Shirley Peisley was 26 when she pinned badges on the lapels of politicians in support of modest but hugely symbolic constitutional change. On Wednesday she will watch as a new indigenous generation does the same in support of something more ambitious.
Back then, Ms Peisley was a woman in awe, inspired by the leadership and example of Lowitja O’Donoghue, who organised her trip from Adelaide to a planning meeting for the 1967 referendum campaign. Like most of the activists, they stayed at Brassey Hotel, then called Brassey Hostel. ”Anyone who had a room – and some of us did – would have swags all over the floor,” Professor O’Donoghue recalls. ”The dining room was full of people who weren’t guests. It was amazing how they put up with us.”
Lowitja O’Donoghue and Shirley Peisley on Tuesday. Photo: Andrew Meares
When they weren’t talking about the struggle or singing We Shall Overcome and other anthems of the American civil rights movement, Professor O’Donoghue recalls some of the activists throwing boomerangs on the vacant land opposite.

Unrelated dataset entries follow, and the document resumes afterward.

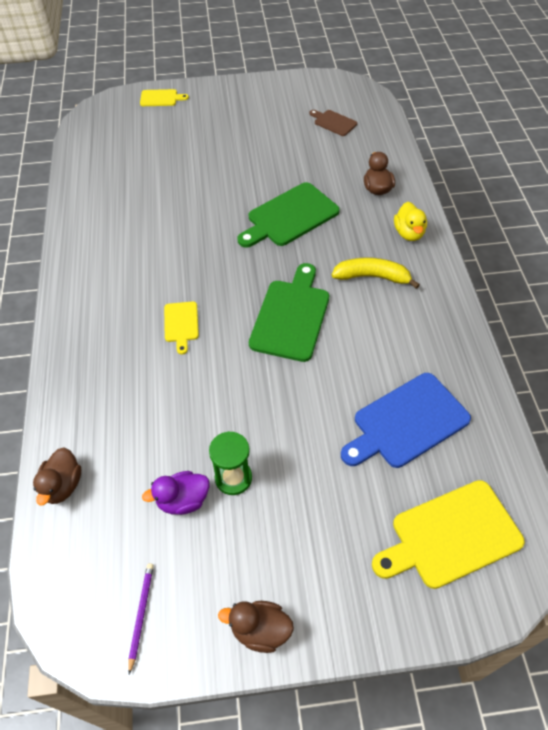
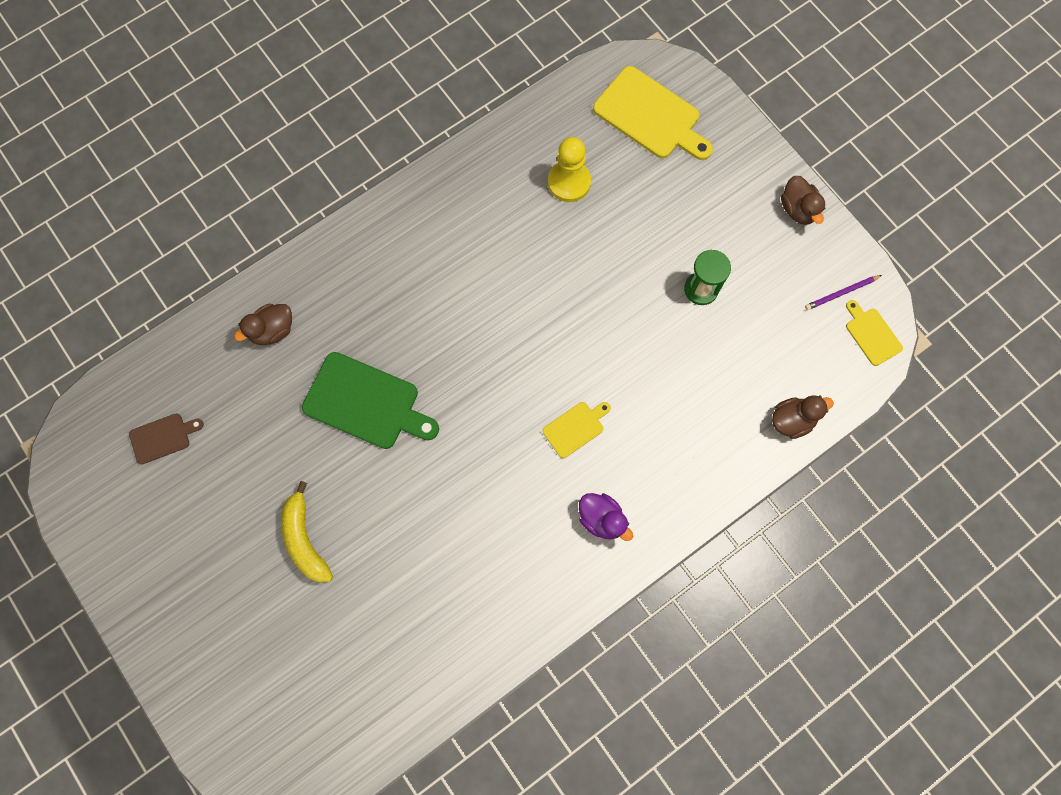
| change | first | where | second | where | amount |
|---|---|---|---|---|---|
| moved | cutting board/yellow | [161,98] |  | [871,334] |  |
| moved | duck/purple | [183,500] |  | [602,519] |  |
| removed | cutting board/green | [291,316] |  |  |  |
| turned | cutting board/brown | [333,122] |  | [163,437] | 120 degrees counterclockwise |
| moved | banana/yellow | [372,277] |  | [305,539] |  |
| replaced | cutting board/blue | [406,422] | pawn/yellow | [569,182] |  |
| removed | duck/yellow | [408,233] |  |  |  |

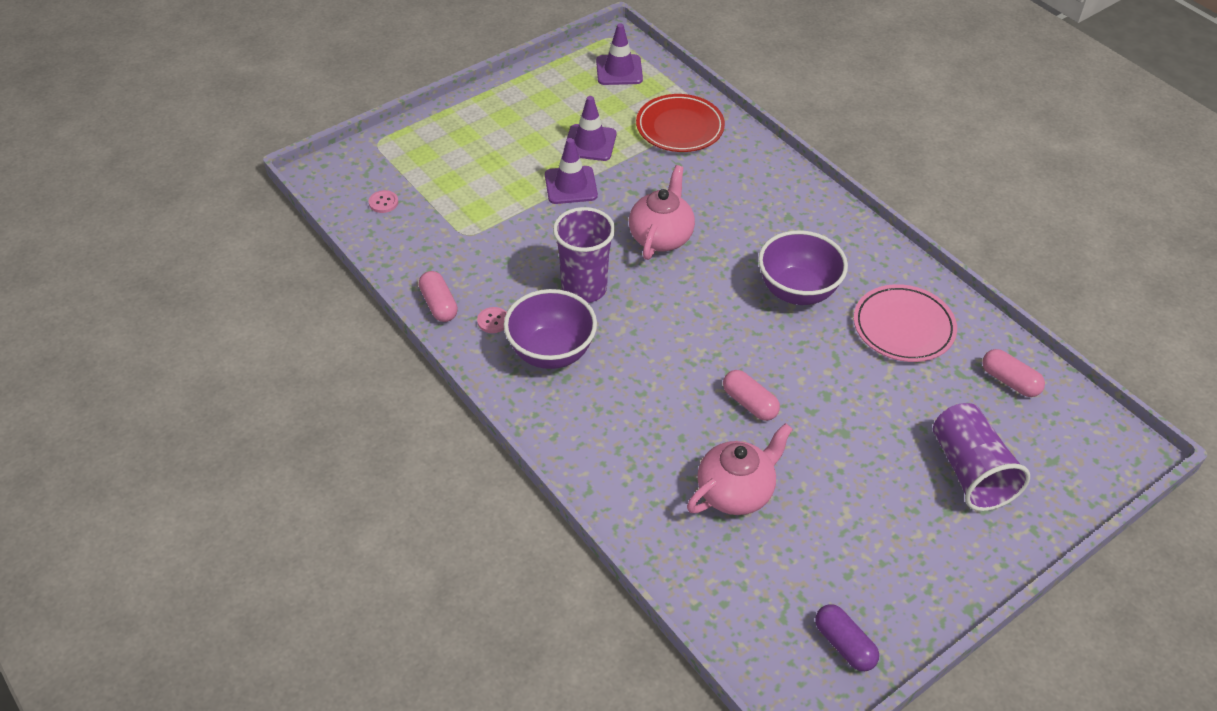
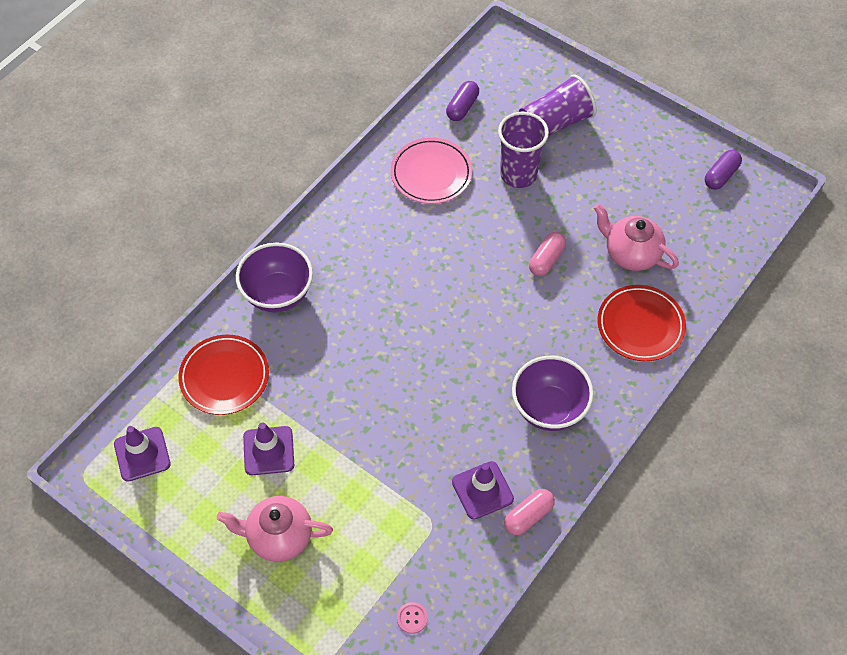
| change | first | where | second | where | amount |
|---|---|---|---|---|---|
| removed | button/pink | [493,321] |  |  |  |
| moved | traffic cone/purple | [571,185] |  | [482,490] |  |
| moved | cup/purple | [584,288] |  | [518,174] |  |
| moved | teapot/pink | [661,237] |  | [278,537] |  |
| moved | bowl/purple | [797,291] |  | [278,294] |  |
| recoloured | capsule/pink | [1009,381] | capsule/purple | [462,107] |  |
| added |  |  | plate/red | [640,325] |  |

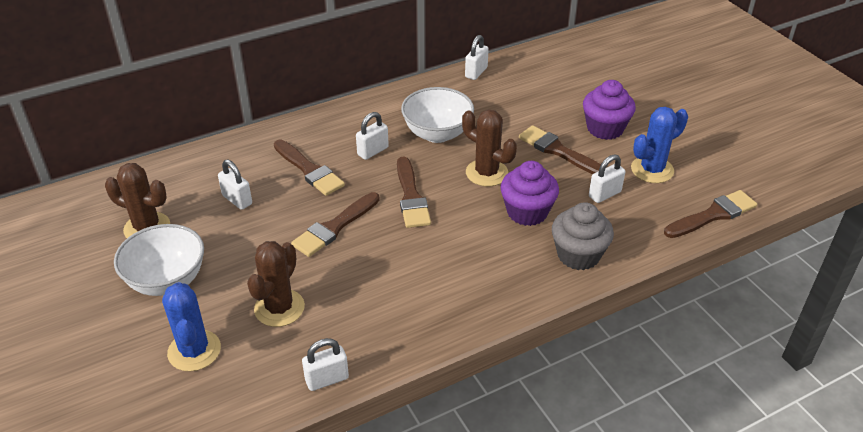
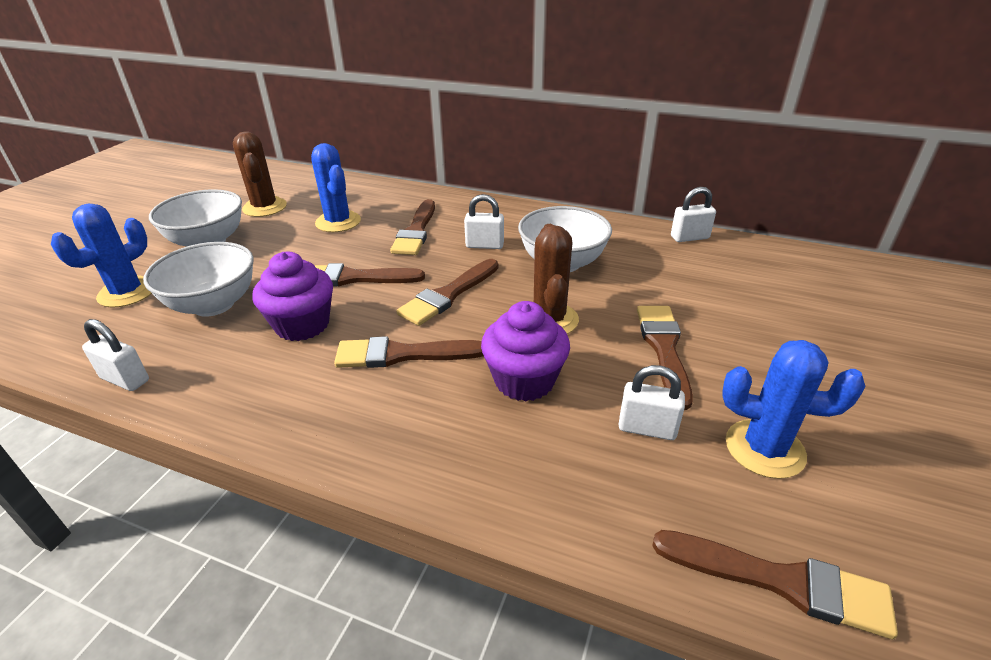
| change | first | where | second | where | amount |
|---|---|---|---|---|---|
| replaced | padlock/white | [237,200] | cactus/blue | [338,222] |  |
| replaced | cactus/brown | [279,308] | bowl/white | [213,305] |  |
| removed | cupcake/grey | [578,255] |  |  |  |
| moved | cupcake/purple | [605,128] |  | [302,325] |  |
| added |  |  | brush/brown | [402,354] |  |

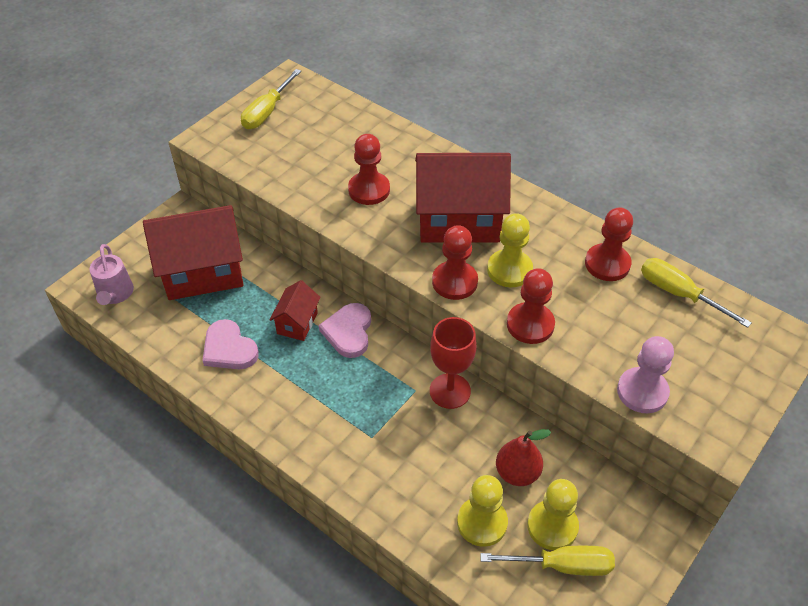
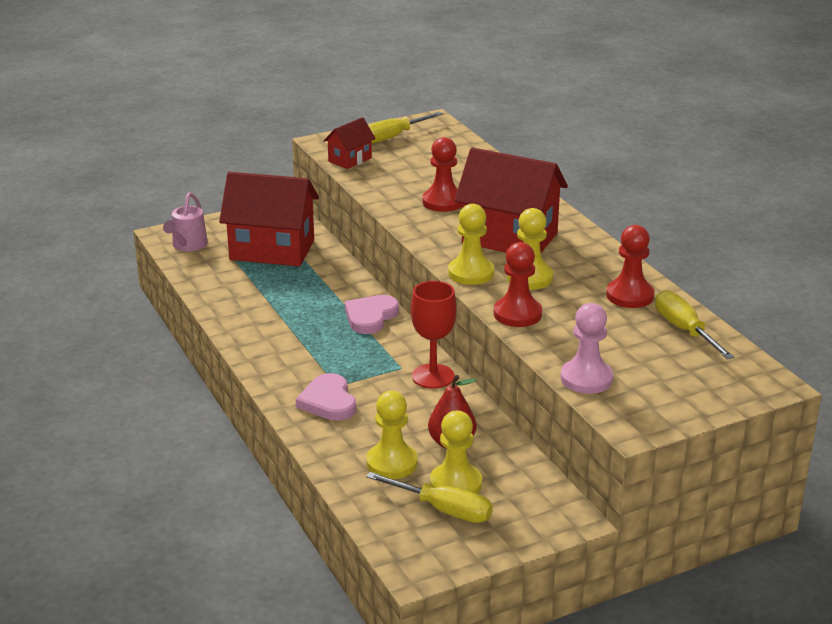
| change | first | where | second | where | amount |
|---|---|---|---|---|---|
| moved | heart/pink | [229,349] |  | [328,401] |  |
| moved | house/red | [297,323] |  | [350,160] |  |
| recoloured | pawn/red | [454,282] | pawn/yellow | [471,273] |  |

This week, the two women are back in the same digs, and hoping that the unity, energy and optimism that abounded almost half a century ago will be replicated – and help transform the lives of Aboriginal and Torres Strait Islander people.
The 1967 referendum resulted in indigenous Australians being counted in the census and gave the national government the power to make laws for their benefit, but only conferred what Noel Pearson described as a ”neutral kind of citizenship”.